Ain't that the truth?
"Let no man holding scepter as a king / be thoughtful, mild, kindly, or virtuous; / let him be cruel, and practice evil ways" lines 242-5, Fitzgerald translation.
This caustic comment from Mentor would be echoed, as I mentioned, by Machiavelli several millennia later. Machiavelli gets a bad rap for a lot of reasons, especially since, as with so many other things, Homer said it first. It's also worth noting that Machiavelli intended The Prince, which outlines this scheme, to be a satirical tract--much like Mentor's speech.

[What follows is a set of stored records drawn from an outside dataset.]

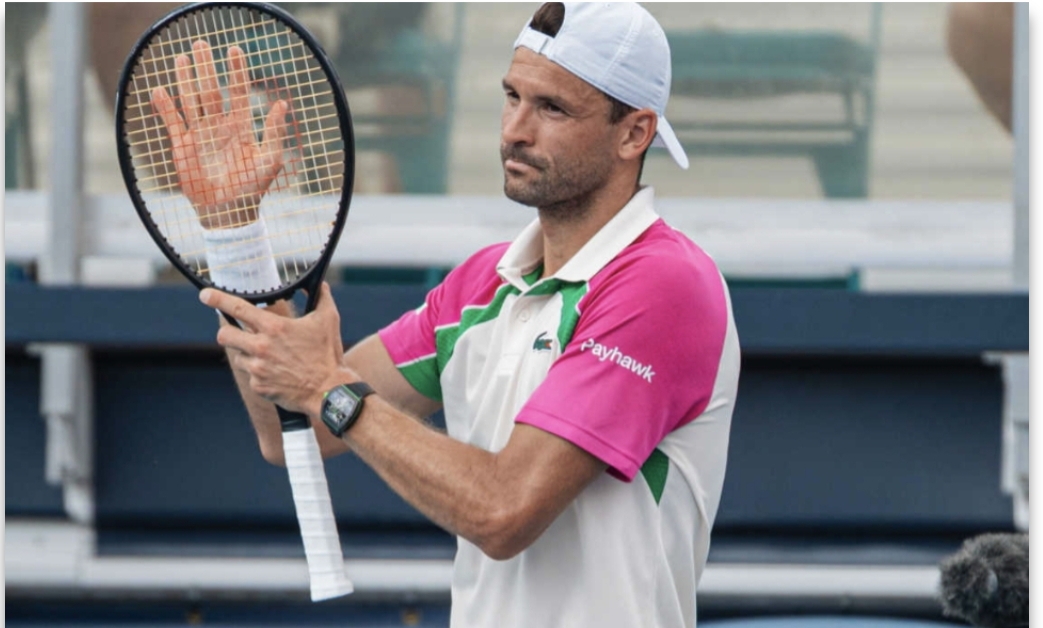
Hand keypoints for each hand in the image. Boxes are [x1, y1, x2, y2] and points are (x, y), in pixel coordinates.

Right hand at [151, 40, 288, 229]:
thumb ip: (274, 132)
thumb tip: (283, 104)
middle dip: (207, 67)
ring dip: (185, 80)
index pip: (239, 92)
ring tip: (182, 57)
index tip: (234, 49)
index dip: (237, 71)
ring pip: (191, 100)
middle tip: (201, 43)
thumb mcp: (269, 159)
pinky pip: (172, 121)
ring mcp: (200, 133)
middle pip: (212, 89)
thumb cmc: (252, 187)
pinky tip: (160, 90)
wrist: (229, 211)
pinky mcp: (182, 145)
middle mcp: (220, 125)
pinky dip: (165, 107)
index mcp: (241, 127)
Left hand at [202, 283, 348, 415]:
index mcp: (274, 328)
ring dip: (248, 355)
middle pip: (224, 335)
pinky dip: (259, 374)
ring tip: (270, 358)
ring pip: (238, 356)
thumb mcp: (328, 320)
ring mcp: (257, 368)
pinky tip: (277, 374)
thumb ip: (321, 297)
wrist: (328, 390)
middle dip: (227, 332)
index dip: (217, 299)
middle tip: (236, 333)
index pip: (238, 309)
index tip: (205, 295)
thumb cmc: (328, 354)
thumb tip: (319, 284)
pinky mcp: (258, 386)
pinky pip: (250, 376)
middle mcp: (261, 347)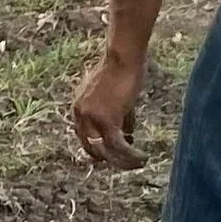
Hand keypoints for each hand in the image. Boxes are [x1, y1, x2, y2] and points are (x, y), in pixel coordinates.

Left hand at [72, 49, 145, 169]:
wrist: (123, 58)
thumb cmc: (122, 69)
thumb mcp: (115, 95)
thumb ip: (119, 115)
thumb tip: (128, 134)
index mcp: (78, 107)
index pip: (84, 136)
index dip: (99, 148)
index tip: (113, 155)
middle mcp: (80, 114)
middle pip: (92, 147)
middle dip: (110, 158)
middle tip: (127, 163)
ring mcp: (92, 119)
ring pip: (106, 150)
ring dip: (124, 160)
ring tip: (140, 162)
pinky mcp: (107, 121)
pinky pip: (118, 146)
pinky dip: (131, 155)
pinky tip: (142, 157)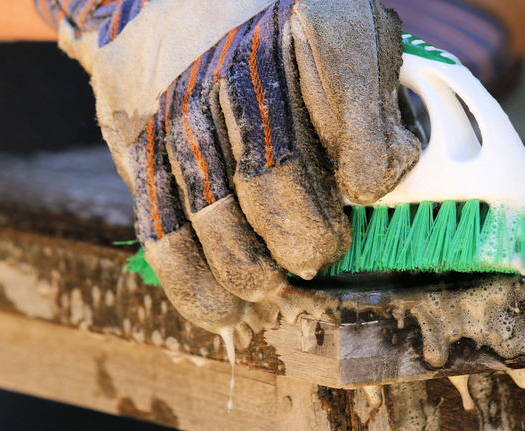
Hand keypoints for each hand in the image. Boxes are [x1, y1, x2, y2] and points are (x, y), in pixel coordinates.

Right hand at [41, 0, 419, 332]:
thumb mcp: (345, 24)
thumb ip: (375, 93)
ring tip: (272, 280)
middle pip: (277, 178)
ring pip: (218, 217)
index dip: (372, 169)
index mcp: (311, 28)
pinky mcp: (135, 147)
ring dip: (253, 268)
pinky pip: (162, 229)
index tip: (367, 189)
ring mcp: (179, 112)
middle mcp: (237, 71)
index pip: (355, 118)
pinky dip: (195, 283)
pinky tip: (224, 308)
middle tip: (319, 252)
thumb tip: (389, 173)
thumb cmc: (272, 18)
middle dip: (310, 235)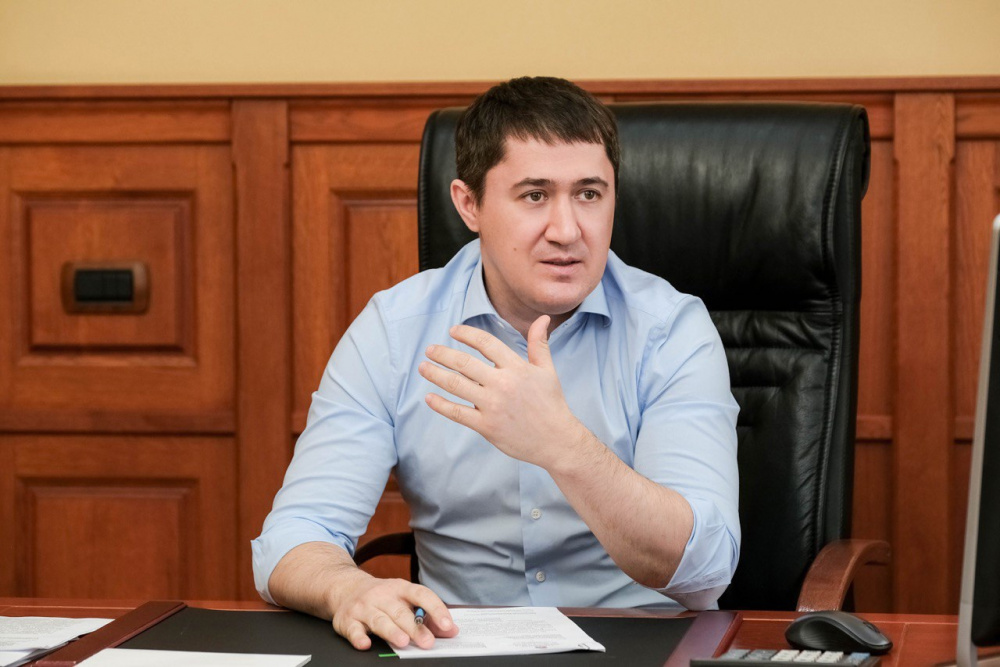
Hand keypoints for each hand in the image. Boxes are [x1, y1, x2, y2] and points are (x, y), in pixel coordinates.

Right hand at [330, 571, 456, 650]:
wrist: (345, 588)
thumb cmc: (381, 597)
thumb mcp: (403, 599)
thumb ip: (428, 616)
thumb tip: (451, 630)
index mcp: (400, 588)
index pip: (421, 595)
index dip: (436, 609)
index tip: (447, 624)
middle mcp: (382, 595)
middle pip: (400, 612)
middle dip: (415, 628)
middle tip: (427, 642)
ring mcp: (364, 607)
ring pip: (379, 620)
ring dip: (392, 631)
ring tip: (403, 642)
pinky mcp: (348, 620)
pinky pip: (354, 630)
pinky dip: (359, 638)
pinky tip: (366, 644)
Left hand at [418, 315, 584, 468]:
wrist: (557, 440)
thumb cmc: (551, 403)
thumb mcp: (547, 371)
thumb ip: (539, 344)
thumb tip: (543, 318)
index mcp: (517, 368)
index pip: (486, 343)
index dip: (467, 334)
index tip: (453, 331)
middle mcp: (503, 384)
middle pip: (465, 363)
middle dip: (443, 354)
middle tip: (429, 349)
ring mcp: (493, 406)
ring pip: (456, 386)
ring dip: (436, 375)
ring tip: (423, 367)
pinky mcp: (487, 426)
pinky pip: (457, 413)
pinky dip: (440, 405)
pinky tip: (429, 397)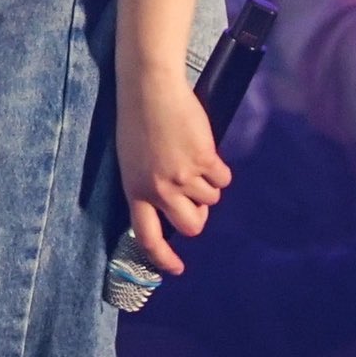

"The son is rare who measures with his father, / and one in a thousand is a better man" lines 292-3 , Fitzgerald
In all three translations I'm going through, this line just echoes as the thematic heart of Telemachus' story. Can he be the man his father is? Can any of us? And more broadly, is the past always better than the present? Can things ever be as good as they were? Are we slowly sinking into the future?
"Stay with your own, dear, do. Why should you suffer / hardship and homelessness on the wild sea?" lines 392-3, Fitzgerald
Perhaps because, until we venture out and see the world, home has no meaning? Or am I getting silly? In any case, I love how succinctly the old nurse puts the case for staying home.
And I love the closing of the section so much I'm going to quote it from all three translations.
"they set up the mixing bowls, filling them brimful / with wine, and poured to the gods immortal and everlasting / but beyond all other gods they poured to Zeus' gray-eyed daughter. / All night long and into the dawn she ran on her journey." lines 431-4 Lattimore translation
"they set up bowls and brimmed them high with wine / and poured libations out to the everlasting gods / who never die--to Athena first of all, / the daughter of Zeus with flashing sea-grey eyes-- / and the ship went plunging all night long and through the dawn." lines 473-7, Fagles
"setting out the winebowls all a-brim, / they made libation to the gods, / the undying the ever-new, / most of all to the grey-eyed daughter of Zeus. / And the prow sheared through the night into the dawn." lines 457-61, Fitzgerald
Which is your favorite? I confess I like the Fitzgerald rendering of the last line the best, but I think Lattimore has the advantage on the other lines.
Anyway, tomorrow starts Book III--hoo-ray!